Domingos de Andrade | Jornal de
Notícias | opinião
Os vícios do poder assomam nas
pequenas coisas. Nos gestos aparentemente inofensivos. Na falta de cuidado com
o ser e o aparentar ser. Nos partidos, começam devagarinho nos corredores do
favorzinho e acabam frequentemente em investigações judiciais que, à força de
serem tantas e tão diversas, também acabam em nada. É verdade.
A um partido, e a um partido do
poder que governa, exige-se contenção na exposição pública desse poder.
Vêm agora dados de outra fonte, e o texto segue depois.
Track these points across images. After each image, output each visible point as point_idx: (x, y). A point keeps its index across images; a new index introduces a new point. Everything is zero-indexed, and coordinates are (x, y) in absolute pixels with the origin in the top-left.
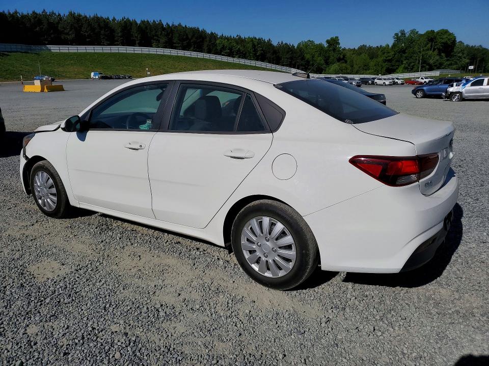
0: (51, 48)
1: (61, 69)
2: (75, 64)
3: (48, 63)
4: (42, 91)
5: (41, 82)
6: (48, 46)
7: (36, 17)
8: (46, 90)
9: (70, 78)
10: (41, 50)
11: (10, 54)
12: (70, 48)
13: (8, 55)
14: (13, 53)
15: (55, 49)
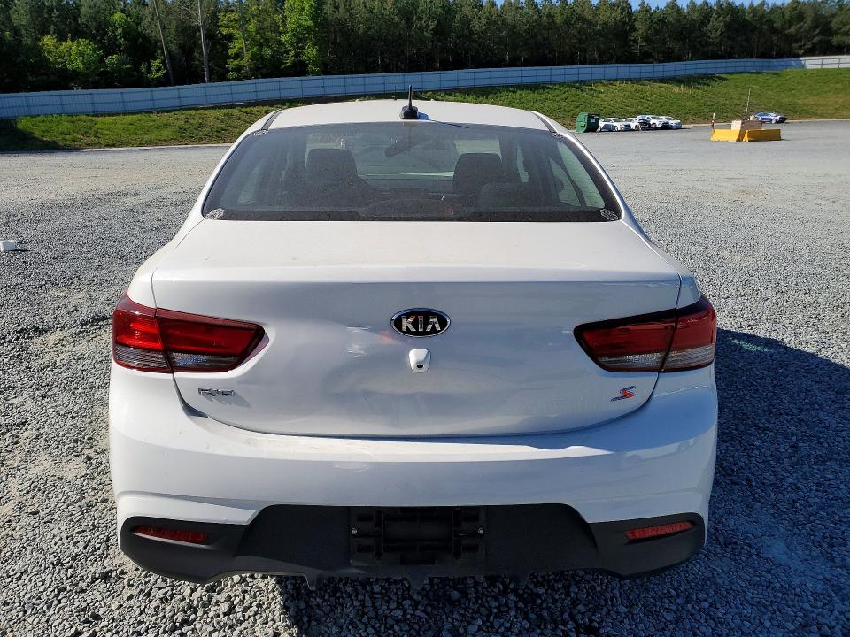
0: (807, 63)
1: (811, 100)
2: (842, 89)
3: (791, 90)
4: (740, 139)
5: (742, 123)
6: (801, 58)
7: (795, 9)
8: (746, 138)
9: (822, 116)
10: (787, 66)
11: (729, 77)
12: (842, 61)
13: (725, 79)
14: (735, 76)
15: (813, 63)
Exige-se transparência e boas contas éticas e morais de quem rodeia e
influencia a cadeira do dito poder. Mas não faltam exemplos, da Esquerda à
Direita do arco da governação, em que nada conta e nada vale. Adiante.
Fretar comboios especiais para
transportar militantes entra no domínio da duplicidade da relação de um partido
com o Estado. Percebe-se bem a ecologia da opção justificada pelo PS para levar
os seus fiéis do Sul ao Norte para a festa da rentrée em Caminha. E o convívio
que proporciona, menos fechado do que em autocarros, sempre tão mobilizador
para os tempos que aí vêm. Ano eleitoral, Orçamento do Estado em negociação com
os partidos que suportam o Governo, e uma Direita incapaz de se unir, quanto
mais de ter um projeto para o país.
Percebe-se até bem que os
comboios especiais da CP, um serviço cada vez mais utilizado por escolas,
municípios ou empresas, representem uma estratégia para aumentar os clientes e
as receitas. E até se percebe melhor que o PS, como partido responsável de
Governo, queira dar um contributo e o exemplo.
O que já não se percebe é que o
comboio fretado tenha prioridade sobre todos os outros, num momento em que o
desinvestimento na ferrovia ultrapassa todos os limites, em que o serviço
prestado é terceiro-mundista, com atrasos recorrentes, suspensão de percursos por
falta de ar condicionado, viagens infernais descritas pelos passageiros.
Nada que suceda no comboio da
festa. Porque também aí o serviço é especial.